Cronaca di Frosinone

Mercoledì 27 agosto 2003

Incidente nel capoluogo all’incrocio tra la Monti Lepini e via Fabi. Grave un giovane di Ripi alla guida di una Fiat Bravo
Scontro con l’ambulanza: sei feriti
L’automezzo del 118 stava trasportando un paziente in ospedale

di GIAMPAOLO RUSSO

E la corsa dell'ambulanza finì all'ospedale. Questa volta, però, ad essere ricoverato non è stato il solo paziente trasportato ma tutto il personale a bordo del mezzo di soccorso. La corsa dell'ambulanza del 118 si è interrotta alle 5,40 di ieri mattina sulla statale Monti Lepini, a Frosinone, incrocio con via Armando Fabi. Il mezzo proveniente dall'ospedale di Cassino stava trasportando un paziente in stato di coma al reparto di rianimazione del nosocomio del capoluogo. All'uscita dell'A1 ha imboccato la Monti Lepini e, a sirene spiegate, la stava percorrendo in direzione di viale Mazzini per raggiungere l'ospedale. All'altezza dell'incrocio con via Armando Fabi il tremendo impatto con una Fiat Bravo che, in quel momento, stava attraversando. Il mezzo di soccorso ha preso a tutta velocità il lato sinistro della Fiat, quindi ha finito la corsa ribaltandosi su un fianco.

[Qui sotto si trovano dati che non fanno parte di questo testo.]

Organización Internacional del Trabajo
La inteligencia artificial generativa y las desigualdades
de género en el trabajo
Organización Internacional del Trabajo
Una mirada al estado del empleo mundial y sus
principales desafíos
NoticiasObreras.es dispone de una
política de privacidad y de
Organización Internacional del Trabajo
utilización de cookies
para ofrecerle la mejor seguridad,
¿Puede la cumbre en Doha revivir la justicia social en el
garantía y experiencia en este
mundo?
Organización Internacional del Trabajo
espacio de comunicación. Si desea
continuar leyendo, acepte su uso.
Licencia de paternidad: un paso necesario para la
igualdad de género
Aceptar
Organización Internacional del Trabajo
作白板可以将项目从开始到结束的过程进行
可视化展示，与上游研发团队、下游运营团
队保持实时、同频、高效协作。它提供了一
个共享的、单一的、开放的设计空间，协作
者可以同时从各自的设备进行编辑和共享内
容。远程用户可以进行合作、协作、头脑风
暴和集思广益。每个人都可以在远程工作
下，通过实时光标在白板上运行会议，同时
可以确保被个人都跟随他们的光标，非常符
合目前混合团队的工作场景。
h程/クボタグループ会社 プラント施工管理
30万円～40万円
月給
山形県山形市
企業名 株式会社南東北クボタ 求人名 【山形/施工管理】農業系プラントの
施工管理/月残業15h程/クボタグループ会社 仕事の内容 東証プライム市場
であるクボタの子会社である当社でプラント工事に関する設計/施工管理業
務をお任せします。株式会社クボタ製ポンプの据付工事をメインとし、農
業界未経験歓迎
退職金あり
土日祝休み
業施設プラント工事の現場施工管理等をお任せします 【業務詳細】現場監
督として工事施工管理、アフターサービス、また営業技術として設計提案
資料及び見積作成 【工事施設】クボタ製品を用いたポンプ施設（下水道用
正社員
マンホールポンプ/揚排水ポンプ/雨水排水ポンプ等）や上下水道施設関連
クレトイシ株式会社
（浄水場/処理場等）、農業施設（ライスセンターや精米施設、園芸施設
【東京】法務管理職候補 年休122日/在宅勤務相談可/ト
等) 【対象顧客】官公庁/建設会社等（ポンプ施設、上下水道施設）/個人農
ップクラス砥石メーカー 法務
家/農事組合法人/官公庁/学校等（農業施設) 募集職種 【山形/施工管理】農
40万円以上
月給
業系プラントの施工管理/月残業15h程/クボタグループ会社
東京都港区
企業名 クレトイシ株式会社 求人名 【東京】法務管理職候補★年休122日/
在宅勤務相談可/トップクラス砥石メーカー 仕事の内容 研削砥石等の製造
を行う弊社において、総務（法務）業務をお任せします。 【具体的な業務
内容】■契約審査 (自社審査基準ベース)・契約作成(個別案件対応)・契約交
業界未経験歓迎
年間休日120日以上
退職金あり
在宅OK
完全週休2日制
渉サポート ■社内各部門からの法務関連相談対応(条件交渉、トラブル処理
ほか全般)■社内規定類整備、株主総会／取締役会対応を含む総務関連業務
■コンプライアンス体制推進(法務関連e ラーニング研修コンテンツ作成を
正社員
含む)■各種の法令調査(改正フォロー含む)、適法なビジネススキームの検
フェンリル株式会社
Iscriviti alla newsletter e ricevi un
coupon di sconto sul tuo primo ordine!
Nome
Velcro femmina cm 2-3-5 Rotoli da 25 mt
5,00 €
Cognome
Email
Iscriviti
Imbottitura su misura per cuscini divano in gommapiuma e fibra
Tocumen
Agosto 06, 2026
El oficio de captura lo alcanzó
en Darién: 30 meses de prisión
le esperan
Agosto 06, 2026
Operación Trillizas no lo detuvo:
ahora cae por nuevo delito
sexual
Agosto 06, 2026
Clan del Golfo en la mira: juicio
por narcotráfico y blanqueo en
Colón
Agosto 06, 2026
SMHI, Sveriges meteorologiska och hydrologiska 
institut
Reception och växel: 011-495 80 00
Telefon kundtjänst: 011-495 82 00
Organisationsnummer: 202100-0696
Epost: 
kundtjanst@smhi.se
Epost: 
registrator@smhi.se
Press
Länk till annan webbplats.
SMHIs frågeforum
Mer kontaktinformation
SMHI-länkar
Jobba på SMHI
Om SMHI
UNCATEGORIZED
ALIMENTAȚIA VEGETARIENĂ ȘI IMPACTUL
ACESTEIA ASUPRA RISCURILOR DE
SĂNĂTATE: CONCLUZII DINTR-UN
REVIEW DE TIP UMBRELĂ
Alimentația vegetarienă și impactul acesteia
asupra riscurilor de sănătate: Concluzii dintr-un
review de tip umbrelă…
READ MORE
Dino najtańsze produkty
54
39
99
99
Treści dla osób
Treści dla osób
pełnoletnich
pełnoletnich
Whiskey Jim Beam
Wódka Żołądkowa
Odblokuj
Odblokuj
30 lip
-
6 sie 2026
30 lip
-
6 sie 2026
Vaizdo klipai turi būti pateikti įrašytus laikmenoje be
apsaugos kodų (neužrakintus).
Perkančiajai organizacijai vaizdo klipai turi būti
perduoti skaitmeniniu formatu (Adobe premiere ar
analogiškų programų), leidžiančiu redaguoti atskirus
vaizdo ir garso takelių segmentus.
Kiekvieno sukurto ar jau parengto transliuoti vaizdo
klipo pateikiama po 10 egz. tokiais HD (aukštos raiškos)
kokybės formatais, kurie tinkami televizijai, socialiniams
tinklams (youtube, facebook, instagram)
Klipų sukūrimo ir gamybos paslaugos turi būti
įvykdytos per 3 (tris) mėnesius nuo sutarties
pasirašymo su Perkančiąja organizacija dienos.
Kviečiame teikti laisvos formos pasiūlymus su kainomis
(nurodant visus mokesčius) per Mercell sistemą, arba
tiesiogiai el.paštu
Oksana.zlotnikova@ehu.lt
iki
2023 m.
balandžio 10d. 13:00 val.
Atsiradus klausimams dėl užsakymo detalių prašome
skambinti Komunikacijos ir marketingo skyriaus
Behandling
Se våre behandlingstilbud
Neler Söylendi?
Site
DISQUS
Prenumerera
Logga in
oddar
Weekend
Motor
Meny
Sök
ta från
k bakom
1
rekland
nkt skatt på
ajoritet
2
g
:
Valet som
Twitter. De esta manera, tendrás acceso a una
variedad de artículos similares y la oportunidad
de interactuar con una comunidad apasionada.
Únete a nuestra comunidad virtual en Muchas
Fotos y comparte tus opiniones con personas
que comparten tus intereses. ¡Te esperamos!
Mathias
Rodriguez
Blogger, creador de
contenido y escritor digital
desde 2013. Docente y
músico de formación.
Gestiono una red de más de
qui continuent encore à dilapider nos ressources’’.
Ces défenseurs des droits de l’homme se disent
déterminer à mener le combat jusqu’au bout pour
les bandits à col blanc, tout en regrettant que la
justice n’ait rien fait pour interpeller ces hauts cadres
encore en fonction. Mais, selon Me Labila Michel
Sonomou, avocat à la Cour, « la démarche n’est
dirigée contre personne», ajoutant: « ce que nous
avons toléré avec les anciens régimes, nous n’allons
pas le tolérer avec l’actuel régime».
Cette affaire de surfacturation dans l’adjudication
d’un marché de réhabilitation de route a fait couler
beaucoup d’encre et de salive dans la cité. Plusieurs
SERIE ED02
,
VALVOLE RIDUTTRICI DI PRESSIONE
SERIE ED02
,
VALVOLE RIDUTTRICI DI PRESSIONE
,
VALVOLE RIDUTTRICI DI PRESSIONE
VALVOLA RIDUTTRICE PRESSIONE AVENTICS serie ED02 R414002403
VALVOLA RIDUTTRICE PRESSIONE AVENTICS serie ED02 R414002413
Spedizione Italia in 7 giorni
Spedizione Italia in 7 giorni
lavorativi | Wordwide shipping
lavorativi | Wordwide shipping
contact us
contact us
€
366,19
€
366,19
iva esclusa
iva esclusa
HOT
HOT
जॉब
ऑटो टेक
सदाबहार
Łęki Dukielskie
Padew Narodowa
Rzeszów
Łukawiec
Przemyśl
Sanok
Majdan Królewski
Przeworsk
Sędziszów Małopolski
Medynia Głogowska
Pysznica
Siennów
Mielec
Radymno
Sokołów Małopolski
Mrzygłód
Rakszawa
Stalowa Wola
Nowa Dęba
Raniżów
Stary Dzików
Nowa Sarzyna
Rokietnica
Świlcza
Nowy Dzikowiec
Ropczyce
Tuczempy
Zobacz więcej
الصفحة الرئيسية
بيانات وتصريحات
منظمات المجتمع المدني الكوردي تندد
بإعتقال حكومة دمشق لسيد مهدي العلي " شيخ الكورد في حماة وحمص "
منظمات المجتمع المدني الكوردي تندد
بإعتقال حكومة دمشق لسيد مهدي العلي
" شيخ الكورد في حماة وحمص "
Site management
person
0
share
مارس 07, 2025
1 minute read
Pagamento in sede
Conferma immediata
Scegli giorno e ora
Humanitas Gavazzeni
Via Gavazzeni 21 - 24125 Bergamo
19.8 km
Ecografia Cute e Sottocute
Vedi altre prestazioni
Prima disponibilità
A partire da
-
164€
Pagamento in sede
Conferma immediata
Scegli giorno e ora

C'è stato un principio di incendio che, grazie ai Vigili del Fuoco, è stato subito domato. Sei i feriti, alcuni in gravi condizioni: tutti sono stati ricoverati all'ospedale del capoluogo. Il paziente trasportato in autoambulanza, Domenico Rosario Grossi, 74 anni di Pontecorvo è in rianimazione. L'autista dell'ambulanza, Pietro Mincione, 38 anni di Gaeta ha riportato un trauma toracico e una forte contusione al ginocchio (15 giorni di prognosi); l'infermiera a bordo, Simona Grilli, 31 anni di Alatri, si è rotta quattro costole (20 giorni); il barelliere Armando Di Giorgio, 50 anni, ha riportato vari traumi sul corpo (10 giorni) mentre il medico, il dottor Guida di Pontecorvo, ha riportato tre costole rotte ed una lussazione alla spalla (30 giorni di prognosi). Gravi le condizioni del conducente della Fiat Bravo, Antonello Silvestri, 24 anni di Ripi: è finito anche lui in prognosi riservata avendo riportato una lesione alla milza ed un pneuma del torace. Già operato sta ora sotto osservazione. Sul posto sono intervenuti i carabinieri che hanno avviato le indagini per stabilire l'esatta dinamica dell'incidente. Pare, però, che l'ambulanza avesse la sirena accesa e quindi, regolamento stradale alla mano, il conducente della Bravo si sarebbe dovuto arrestare.